Detalhes sórdidos de nossa suja história [Iamamoto & Carvalho "cavam" fundo e revelam
pensamento hegemônico de um passado não muito distante e que ainda hoje permeia o
imaginário popular (?): oh! E como!!!... ranços nossos...]:
"O empregado de escritório é um intelectual, que trabalha com o cérebro; o operário é um
trabalhador braçal cujo cérebro não dispende energias (...) as pessoas submetidas a
trabalho manual intensíssimo, mas cujo cérebro está habitualmente em repouso, conhecem
o esgotamento só ao cabo de excessos que a máquina humana não pode suportar, porque
ela é frágil e não pode ir além de um máximo de rendimento. É que a energia muscular
vem do cérebro e integra este, isto é, esgotadas suas misteriosas energias,não se esgotarão
os membros que ele aciona à distância (...) É ilógico que o cerebral seja equiparado, na
Lei, ao não-cerebral - aquele que nada ou quase nada pede ao cérebro - a não ser os atos
habituais e puramente animais da vida vegetativa (...) O empregado de escritório, durante
a vigência das férias, não modifica fundamentalmente o seu viver de todos os dias, pelo
menos do lado moral (...) Repousará em ambiente propício ao seu descanso, pois seu lar é
acolhedor e amável (...) Mas o mesmo não ocorreria com o proletariado, isto é, com o
homem do povo, cujas faculdades morais e intelectuais não foram afinadas pela educação
e pelo meio, e cuja vida física, puramente animal, supera em muito a vida psíquica (...)

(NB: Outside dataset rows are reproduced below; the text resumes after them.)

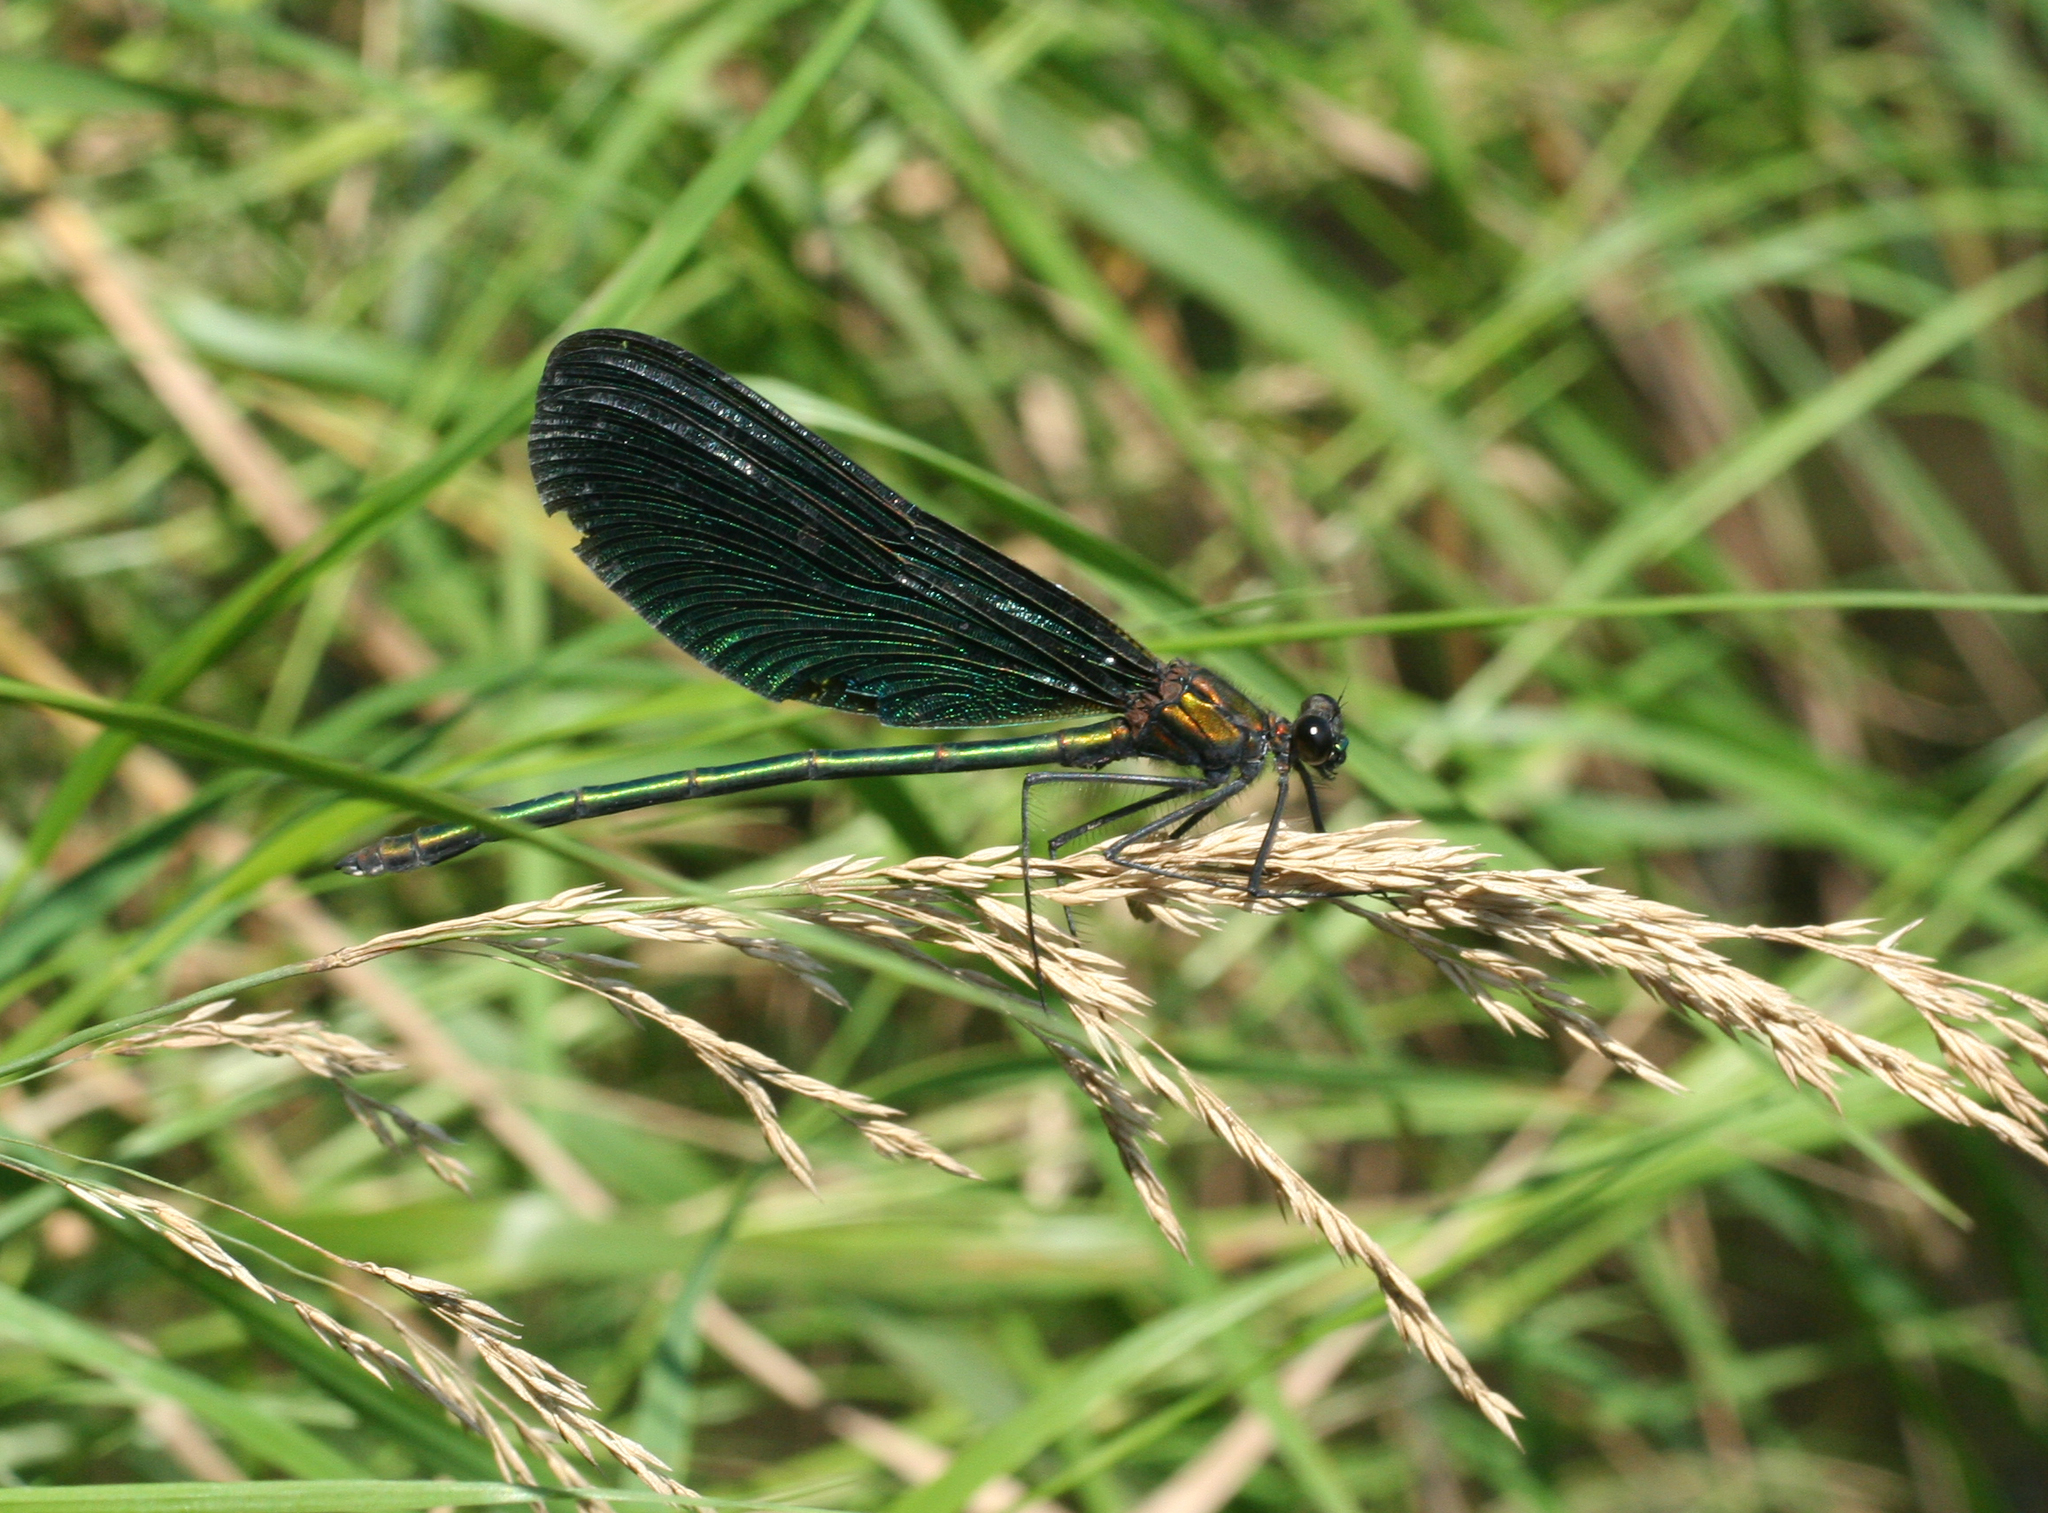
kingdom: Animalia
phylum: Arthropoda
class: Insecta
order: Odonata
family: Calopterygidae
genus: Atrocalopteryx
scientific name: Atrocalopteryx atrata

que fará um trabalhador braçal durante quinze dias no ano (...) tendo tomado férias
compelido por uma Lei (...) Ele não tem o culto no lar (...) e procurará matar suas longas
horas de inanição na rua (...) A rua provoca com frequência o desabrochar de vícios
latentes e não vamos insistir nos perigos que ela representa para o trabalhador inativo,
inculto e presa fácil dos instintos subalternos que sempre dormem na alma humana mas
que o trabalho jamais desperta. Não nos alongaremos na influência da rua na alma das
crianças que mourejam na indústria e nos limitaremos a dizer que as férias operárias virão
quebrar o equilíbrio moral de toda uma classe social da nação, mercê de uma floração de
vícios, e talvez, de crimes que esta mesma classe não conhece no presente.” (Centro das
Industrias de Fiação e Tecelagem de São Paulo. Um ensaio de socialismo de Estado no
Brasil e as indústrias brasileiras. São Paulo, 1927. Citado por Marisa Saens Leme.
Ideologia dos industriais brasileiros, 1914-1945. Petrópolis, Vozes, 1978.)

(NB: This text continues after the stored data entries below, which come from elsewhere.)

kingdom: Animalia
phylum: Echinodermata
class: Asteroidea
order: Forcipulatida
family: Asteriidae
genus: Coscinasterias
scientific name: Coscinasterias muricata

“O código (Código de Menores) não garante (...) nem a segurança geral da sociedade, nem
a segurança individual do operário. Nocivo aos mesmos, fere além disso à liberdade de
trabalho, não em benefício da sociedade ou de qualquer de suas classes, mas para
favorecer a calaçaria da adolescência e a multiplicação das prostitutas e dos criminosos.
Isto não é declaração do capitalismo; é lição da experiência. Ora, se, na frase dos peritos,
o trabalho que às operárias menores se reserva na fábrica da RÉ deve ser executado
contemporaneamente com o das operárias adultas (...) é manifesto que o Código de
Menores, impedindo essa conjugação de atividade, tira à produção da RÉ o rendimento
eficiente, isto é, coloca a RÉ na situação ou de fechar a fábrica ou de encarecer a sua
produção de maneira tal que não poderá vender no mercado a concorrência estrangeira
(...) Numa terra onde tudo está por fazer, onde a desorganização, ou a insuficiência de
quase todos os serviços públicos é a regra geral, onde nem escolas há em número
suficiente para desbravar o analfabetismo da população, onde é notável a escassez de
institutos profissionais e a penúria de centros populares de recreio (...) Aplicada (a Lei)
sem cautela, na expressão de sua letra fatalmente lançarão ao regaço da sociedade uma
nova legião de candidatos à vagabundagem, ao vício e ao delito. O menor de seus males
será a multiplicação de rufiões e meretrizes.” (Livro de Circulares da FIESP, 1930
Arquivo da FIESP. Citado por Luiz Werneck Vianna. Liberalismo e sindicato no Brasil.
Rio de Janeiro, Paz e Terra, 1976.)
Iamamoto & Carvalho. Relações Sociais e Serviço Social no Brasil. 19. ed. p. 136, 137.